*EXERCISE AIM*:
Every line below from the one containing "ens sparen, werde sie eh nicht lesen ;-)" through the one containing "asi Muda Melayu" must be transcribed exactly. Omit all lines outside that stretch.

[Stored data]

===

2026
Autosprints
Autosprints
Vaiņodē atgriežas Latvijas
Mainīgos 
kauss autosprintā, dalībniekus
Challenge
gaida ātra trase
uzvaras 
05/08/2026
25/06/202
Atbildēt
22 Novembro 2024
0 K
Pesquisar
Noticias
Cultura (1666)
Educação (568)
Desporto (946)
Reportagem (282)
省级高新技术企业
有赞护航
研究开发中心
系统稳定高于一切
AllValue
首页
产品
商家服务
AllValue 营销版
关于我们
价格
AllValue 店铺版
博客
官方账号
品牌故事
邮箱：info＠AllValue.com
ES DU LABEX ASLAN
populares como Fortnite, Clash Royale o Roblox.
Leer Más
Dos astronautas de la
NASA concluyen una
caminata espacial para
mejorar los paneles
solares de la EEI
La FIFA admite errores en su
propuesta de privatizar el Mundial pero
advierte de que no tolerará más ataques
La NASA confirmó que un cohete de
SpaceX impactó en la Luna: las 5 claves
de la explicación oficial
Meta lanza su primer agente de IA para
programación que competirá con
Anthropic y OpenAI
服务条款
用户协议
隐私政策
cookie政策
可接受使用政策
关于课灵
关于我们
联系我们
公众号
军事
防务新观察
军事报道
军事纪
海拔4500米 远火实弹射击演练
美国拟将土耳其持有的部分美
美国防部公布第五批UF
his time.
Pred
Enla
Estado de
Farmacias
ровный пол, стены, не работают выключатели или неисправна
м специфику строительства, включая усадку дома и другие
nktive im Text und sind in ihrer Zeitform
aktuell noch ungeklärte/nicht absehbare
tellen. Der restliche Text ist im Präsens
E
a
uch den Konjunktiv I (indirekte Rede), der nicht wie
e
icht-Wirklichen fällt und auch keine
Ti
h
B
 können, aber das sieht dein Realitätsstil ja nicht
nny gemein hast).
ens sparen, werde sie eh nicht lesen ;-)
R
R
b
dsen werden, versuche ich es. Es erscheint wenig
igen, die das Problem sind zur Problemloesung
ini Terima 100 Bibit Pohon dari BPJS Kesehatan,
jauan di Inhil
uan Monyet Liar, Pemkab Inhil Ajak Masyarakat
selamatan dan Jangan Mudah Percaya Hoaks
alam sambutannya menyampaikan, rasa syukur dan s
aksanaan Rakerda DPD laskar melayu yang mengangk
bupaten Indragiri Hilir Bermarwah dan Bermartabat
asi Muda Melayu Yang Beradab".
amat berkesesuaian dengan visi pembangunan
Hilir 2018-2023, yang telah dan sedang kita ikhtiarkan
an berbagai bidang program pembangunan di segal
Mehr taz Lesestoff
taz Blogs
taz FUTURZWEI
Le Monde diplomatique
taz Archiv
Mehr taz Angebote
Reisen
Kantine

===

*SOLUTION TO THIS EXERCISE*:
ens sparen, werde sie eh nicht lesen ;-)
R
R
b
dsen werden, versuche ich es. Es erscheint wenig
igen, die das Problem sind zur Problemloesung
ini Terima 100 Bibit Pohon dari BPJS Kesehatan,
jauan di Inhil
uan Monyet Liar, Pemkab Inhil Ajak Masyarakat
selamatan dan Jangan Mudah Percaya Hoaks
alam sambutannya menyampaikan, rasa syukur dan s
aksanaan Rakerda DPD laskar melayu yang mengangk
bupaten Indragiri Hilir Bermarwah dan Bermartabat
asi Muda Melayu Yang Beradab".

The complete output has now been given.